=== Section Start ===
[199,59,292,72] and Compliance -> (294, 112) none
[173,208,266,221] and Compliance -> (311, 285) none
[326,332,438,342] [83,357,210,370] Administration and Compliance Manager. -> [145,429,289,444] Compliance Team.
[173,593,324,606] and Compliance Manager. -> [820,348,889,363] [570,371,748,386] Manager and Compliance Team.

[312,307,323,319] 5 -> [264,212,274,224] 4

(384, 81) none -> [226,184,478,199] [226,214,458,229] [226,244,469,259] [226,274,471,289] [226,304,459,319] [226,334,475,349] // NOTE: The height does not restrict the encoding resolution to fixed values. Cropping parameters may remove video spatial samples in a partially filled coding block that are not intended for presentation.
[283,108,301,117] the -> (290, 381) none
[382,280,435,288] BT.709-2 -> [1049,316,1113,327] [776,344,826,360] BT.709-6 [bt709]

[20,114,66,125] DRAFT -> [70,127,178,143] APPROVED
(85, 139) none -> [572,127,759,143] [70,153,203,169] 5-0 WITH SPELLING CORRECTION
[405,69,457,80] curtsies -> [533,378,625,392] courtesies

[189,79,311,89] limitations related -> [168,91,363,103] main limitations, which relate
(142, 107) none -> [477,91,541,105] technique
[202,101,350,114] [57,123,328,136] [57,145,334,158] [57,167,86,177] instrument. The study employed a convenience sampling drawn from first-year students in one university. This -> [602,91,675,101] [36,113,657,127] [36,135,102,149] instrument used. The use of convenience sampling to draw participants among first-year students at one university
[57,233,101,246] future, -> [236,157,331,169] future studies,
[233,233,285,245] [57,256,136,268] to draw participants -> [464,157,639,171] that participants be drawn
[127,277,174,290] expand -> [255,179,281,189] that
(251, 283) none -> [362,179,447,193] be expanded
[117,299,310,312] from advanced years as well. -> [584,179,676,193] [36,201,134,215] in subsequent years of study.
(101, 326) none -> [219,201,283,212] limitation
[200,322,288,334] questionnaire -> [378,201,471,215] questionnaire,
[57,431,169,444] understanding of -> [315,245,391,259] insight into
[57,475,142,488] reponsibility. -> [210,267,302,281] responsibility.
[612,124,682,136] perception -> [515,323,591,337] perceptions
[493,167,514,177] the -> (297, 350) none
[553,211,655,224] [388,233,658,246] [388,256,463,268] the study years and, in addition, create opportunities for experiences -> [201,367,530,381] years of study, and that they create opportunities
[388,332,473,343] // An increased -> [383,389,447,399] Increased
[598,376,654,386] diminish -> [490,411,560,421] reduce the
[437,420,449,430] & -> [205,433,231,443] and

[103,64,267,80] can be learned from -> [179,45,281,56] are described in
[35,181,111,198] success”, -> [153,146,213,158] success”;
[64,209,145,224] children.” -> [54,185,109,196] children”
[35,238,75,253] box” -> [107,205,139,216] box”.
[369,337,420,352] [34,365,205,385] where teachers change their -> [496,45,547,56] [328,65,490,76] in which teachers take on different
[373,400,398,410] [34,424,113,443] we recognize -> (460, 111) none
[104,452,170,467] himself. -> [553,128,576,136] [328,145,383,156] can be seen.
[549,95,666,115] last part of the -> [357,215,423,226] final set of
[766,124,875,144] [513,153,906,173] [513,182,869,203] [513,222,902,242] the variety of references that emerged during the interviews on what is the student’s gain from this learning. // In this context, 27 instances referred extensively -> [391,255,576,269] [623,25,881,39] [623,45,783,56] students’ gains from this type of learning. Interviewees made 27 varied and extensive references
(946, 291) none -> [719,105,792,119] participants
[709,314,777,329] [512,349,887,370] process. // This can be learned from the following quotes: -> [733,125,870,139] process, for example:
=== Section End ===
§ **WHAT THE TASK ASKS**
Search the listing above for the string "years". Copy every line that contains it.

§ **REPLY TO THE TASK**
[117,299,310,312] from advanced years as well. -> [584,179,676,193] [36,201,134,215] in subsequent years of study.
[553,211,655,224] [388,233,658,246] [388,256,463,268] the study years and, in addition, create opportunities for experiences -> [201,367,530,381] years of study, and that they create opportunities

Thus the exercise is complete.